*PROBLEM TO SOLVE*. Output the listing exactly as written, apart from its pictures.

*INFORMATION*.
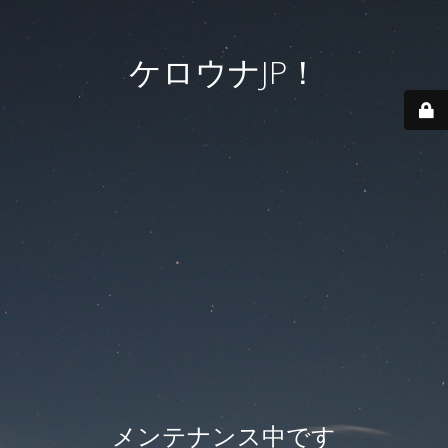
ケロウナJP！
メンテナンス中です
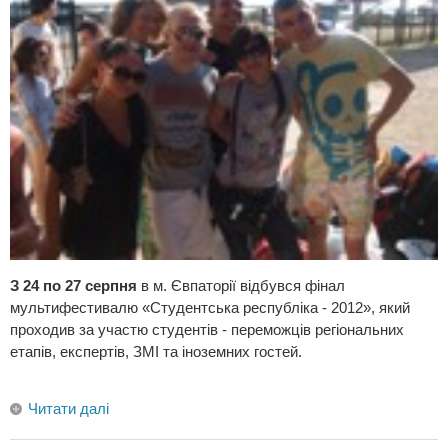
З 24 по 27 серпня
в м. Євпаторії відбувся фінал
мультифестивалю «Студентська республіка - 2012», який
проходив за участю студентів - переможців регіональних
етапів, експертів, ЗМІ та іноземних гостей.
Читати далі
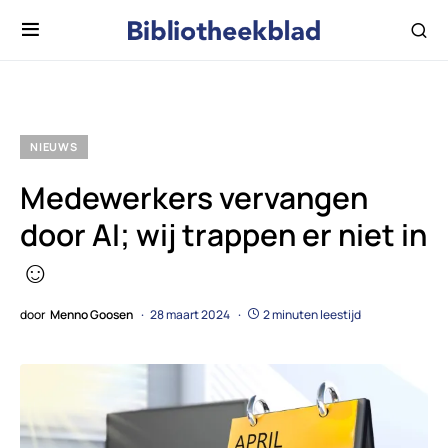
NIEUWS
Medewerkers vervangen
door AI; wij trappen er niet in
☺
door
Menno Goosen
28 maart 2024
2 minuten leestijd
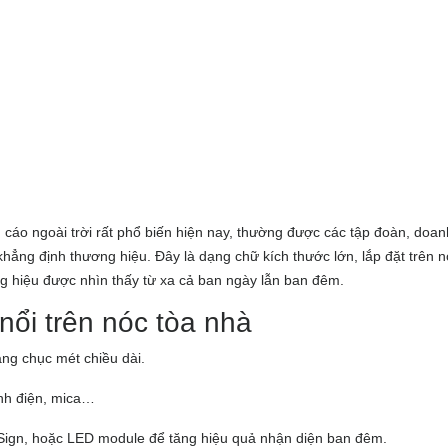
 cáo ngoài trời rất phổ biến hiện nay, thường được các tập đoàn, doan
ẳng định thương hiệu. Đây là dạng chữ kích thước lớn, lắp đặt trên n
g hiệu được nhìn thấy từ xa cả ban ngày lẫn ban đêm.
nổi trên nóc tòa nhà
àng chục mét chiều dài.
ĩnh điện, mica…
Sign, hoặc LED module để tăng hiệu quả nhận diện ban đêm.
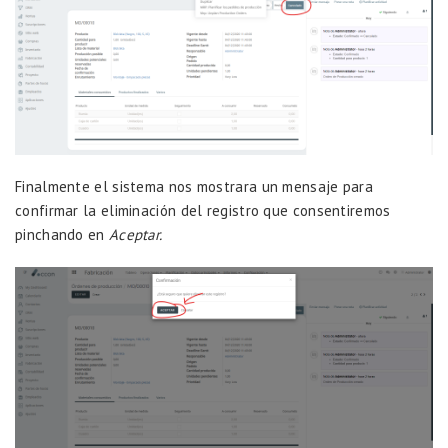
Finalmente el sistema nos mostrara un mensaje para
confirmar la eliminación del registro que consentiremos
pinchando en
Aceptar.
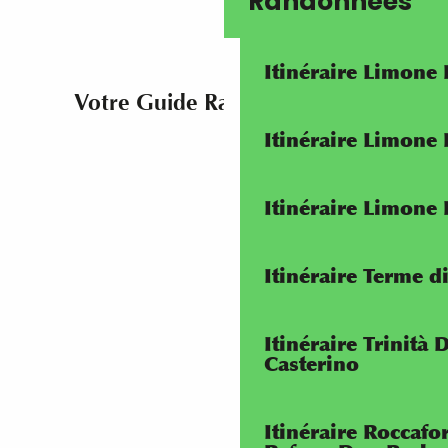
Randonnées
Itinéraire Limone
Votre Guide Rando RivierALP
Itinéraire Limone
Itinéraire Limone
Itinéraire Terme di
Itinéraire Trinità 
Casterino
Itinéraire Roccaf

*THE COMPLETED TASK*.
ケロウナJP！
メンテナンス中です
З 24 по 27 серпня
в м. Євпаторії відбувся фінал
мультифестивалю «Студентська республіка - 2012», який
проходив за участю студентів - переможців регіональних
етапів, експертів, ЗМІ та іноземних гостей.
Читати далі
NIEUWS
Medewerkers vervangen
door AI; wij trappen er niet in
☺
door
Menno Goosen
28 maart 2024
2 minuten leestijd
 cáo ngoài trời rất phổ biến hiện nay, thường được các tập đoàn, doan
ẳng định thương hiệu. Đây là dạng chữ kích thước lớn, lắp đặt trên n
g hiệu được nhìn thấy từ xa cả ban ngày lẫn ban đêm.
nổi trên nóc tòa nhà
àng chục mét chiều dài.
ĩnh điện, mica…
Sign, hoặc LED module để tăng hiệu quả nhận diện ban đêm.
Finalmente el sistema nos mostrara un mensaje para
confirmar la eliminación del registro que consentiremos
pinchando en
Aceptar.
Randonnées
Itinéraire Limone
Votre Guide Rando RivierALP
Itinéraire Limone
Itinéraire Limone
Itinéraire Terme di
Itinéraire Trinità 
Casterino
Itinéraire Roccaf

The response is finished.